The method of installing this embodiment of sealed well cellar includes the steps of digging a hole for, and installing well cellar 10 c (before or after the installation of the pipe 18 c, depending on the stability of the soil); following installation of the conductor pipe 18 c, cementing pipe 18 c in the hole to stabilize its position by pouring cement through cement ports 21 c in said substantially flat base plate 12 c; sealingly attaching said well cellar 10 c to the conductor pipe including closing off cement ports 21 c. An annular plate 86 c (which is preferably made of multiple parts to facilitate its installation) is provided for that purpose. Plate 86 c will be welded to conductor pipe 18 c and to an upper edge of riser 24 c to close off cement ports 21 c. Should the soil beneath well cellar 10 c subside or shift resulting in a partial destabilization of cellar 10 c, grout plug 84 c can be withdrawn from grout port 82 c to permit materials such as a slurry of grout or sand to be injected through the port to stabilize the well cellar 10 c and prevent its failing as occurs with conventional cellars when subsidence occurs.
A third embodiment is depicted in FIG. 7B generally at 10 d. Well cellar 10 d is sectional including at least two parts for ease of installation. The inwardly directed edges of halves 10 d 1 and 10 d 2 have flanges 92 d formed thereon and at least one of those flanges has a gasket 94 d (FIG. 7A) attached thereto by screws 96 d. By drawing down bolts 98 d flanges 92 d compress gasket 94 d creating a seal. This sectional embodiment 10 d is particularly well suited as a replacement well cellar or as a liner for an existing well cellar to convert it to a sealed well cellar.
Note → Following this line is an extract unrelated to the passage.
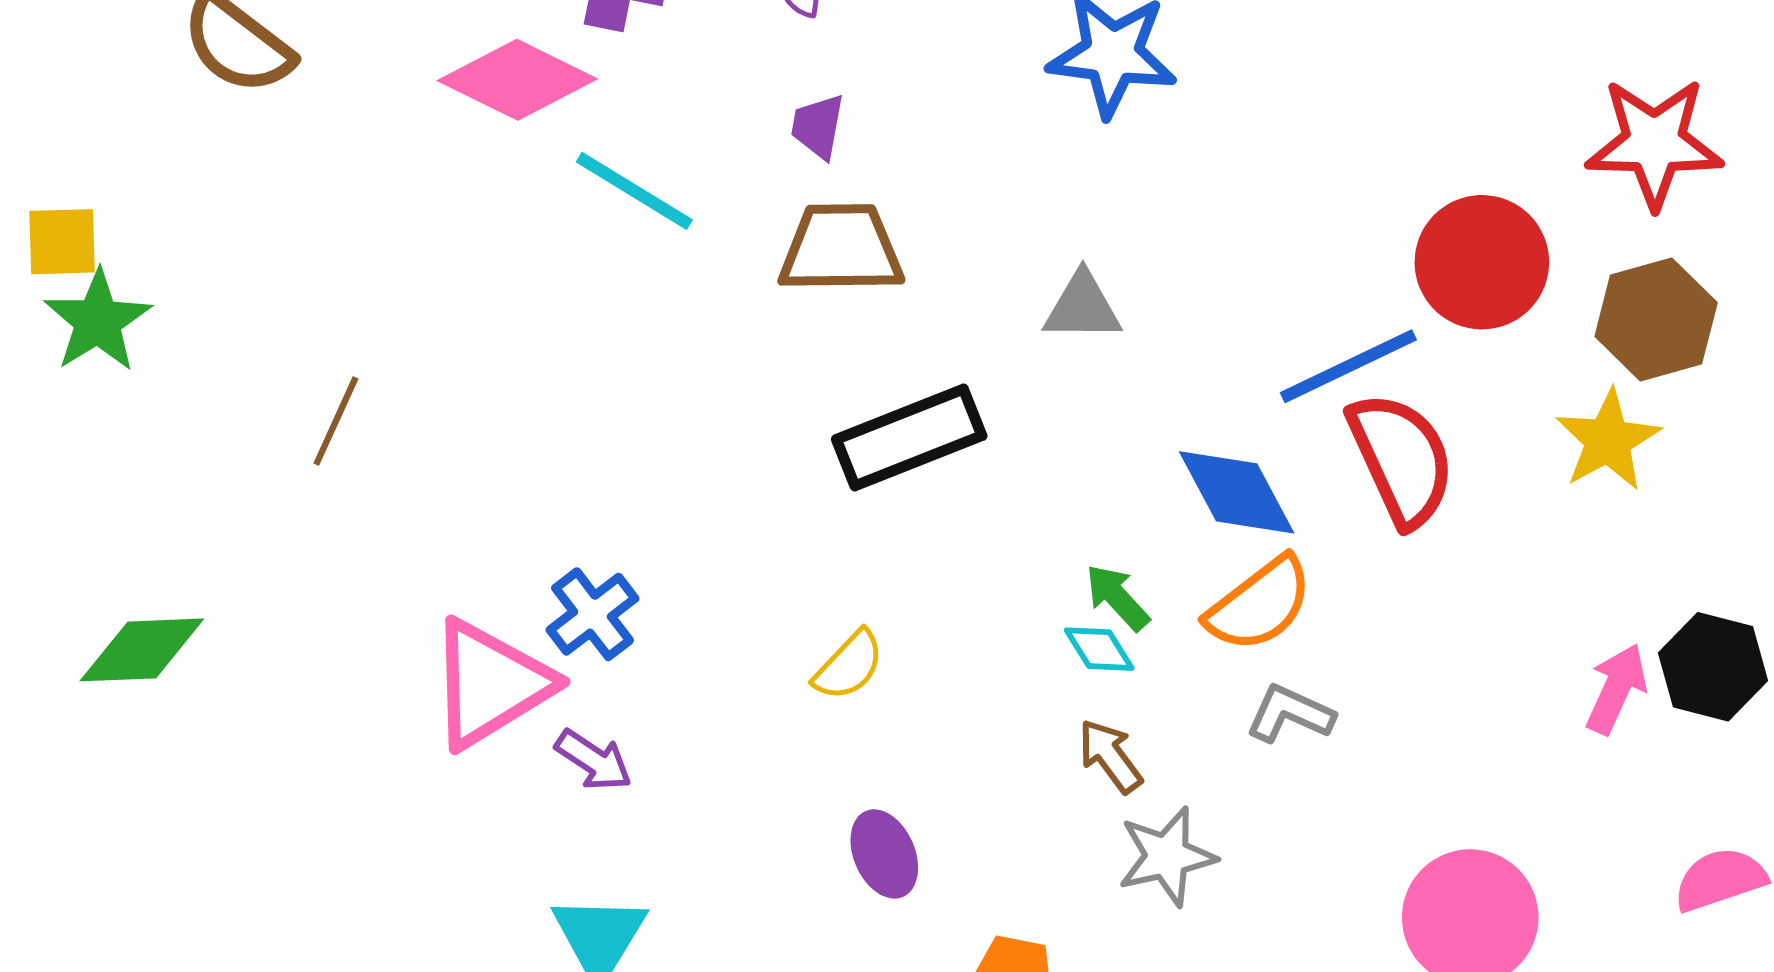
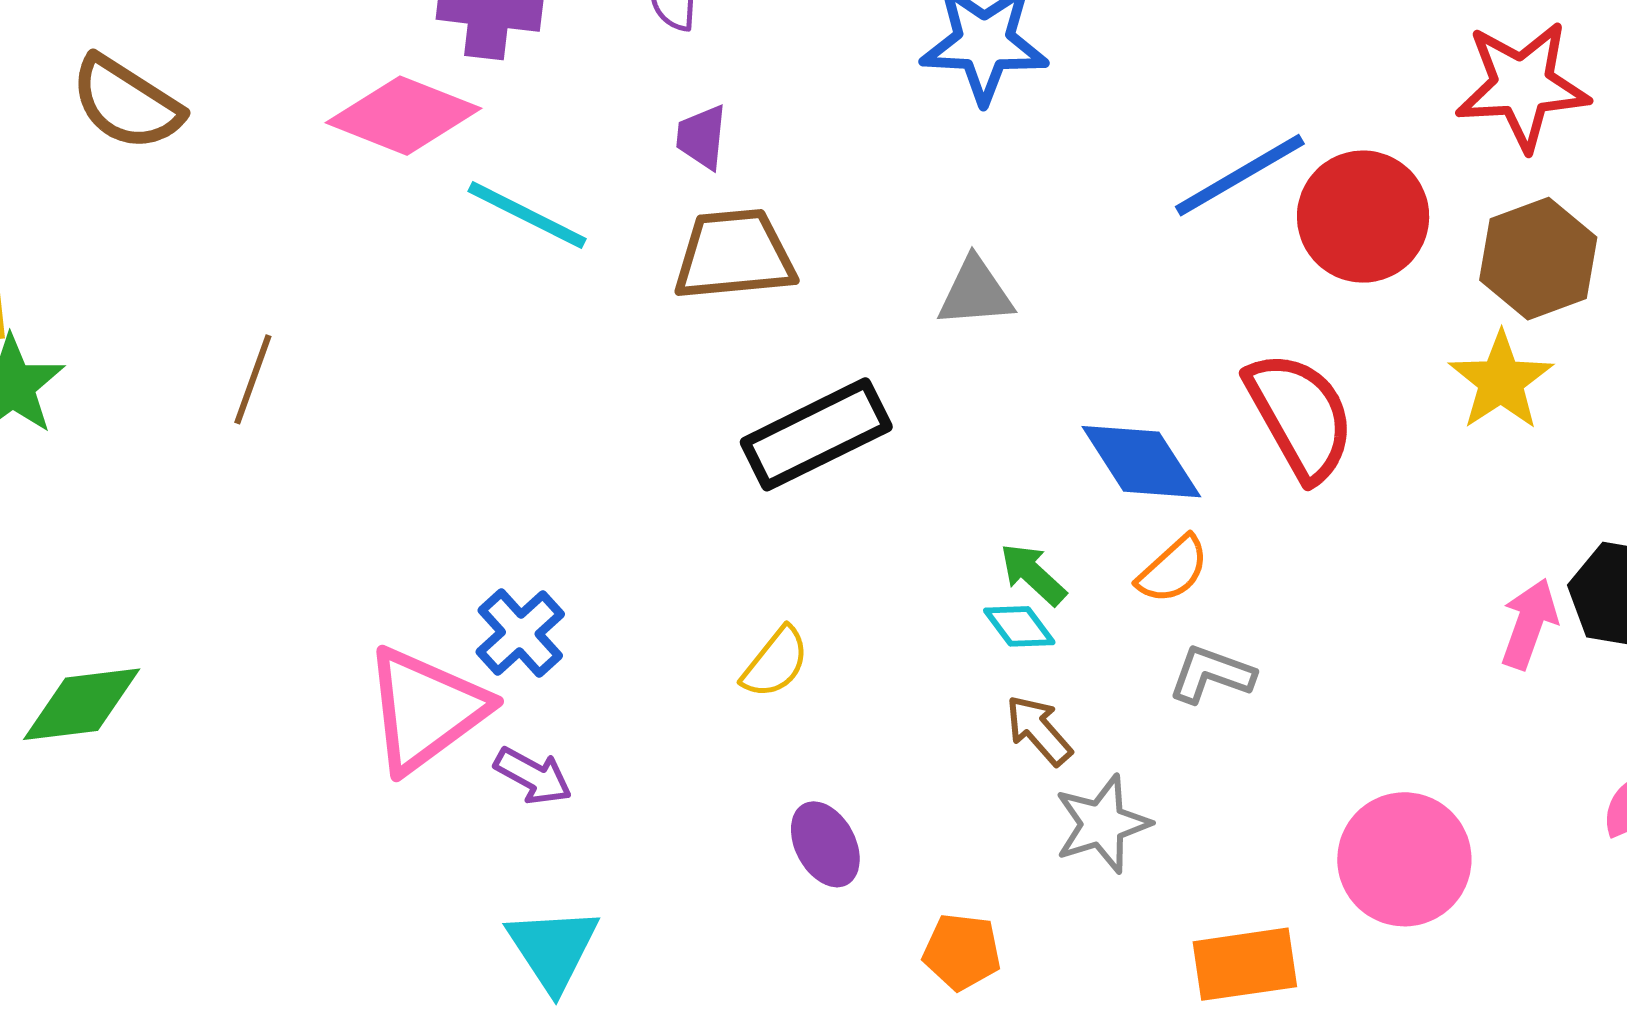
blue line: (1348, 366) -> (1240, 175), moved
brown line: (336, 421) -> (253, 379), moved
orange semicircle: (1260, 604) -> (1173, 570), size x0.7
A sealed well cellar of the present invention featuring an extensible extension ring is depicted in FIG. 8A generally at 10 e. In this embodiment, annular extension ring 70 e can be collapsed (FIG. 8B) to a position enabling well cellar 10 e to collect fluids (i.e., to function in the drilling and servicing modes). When drilling/well servicing has been completed, a plurality of camming clamps 75 e are attached to vertical wall 72 e by bolts 77 e to hold extension ring 70 e in its upward or extended position (FIGS. 8A and 8C). Outwardly directed lower flange 71 e compresses gasket 46 e to prevent leakage through the structure of extension ring 70 e.
Various changes, alternatives and modifications will become apparent to one of ordinary skill in the art following a reading of the foregoing specification. It is intended that any such changes, alternatives and modifications as fall within the scope of the appended claims be considered part of the present invention.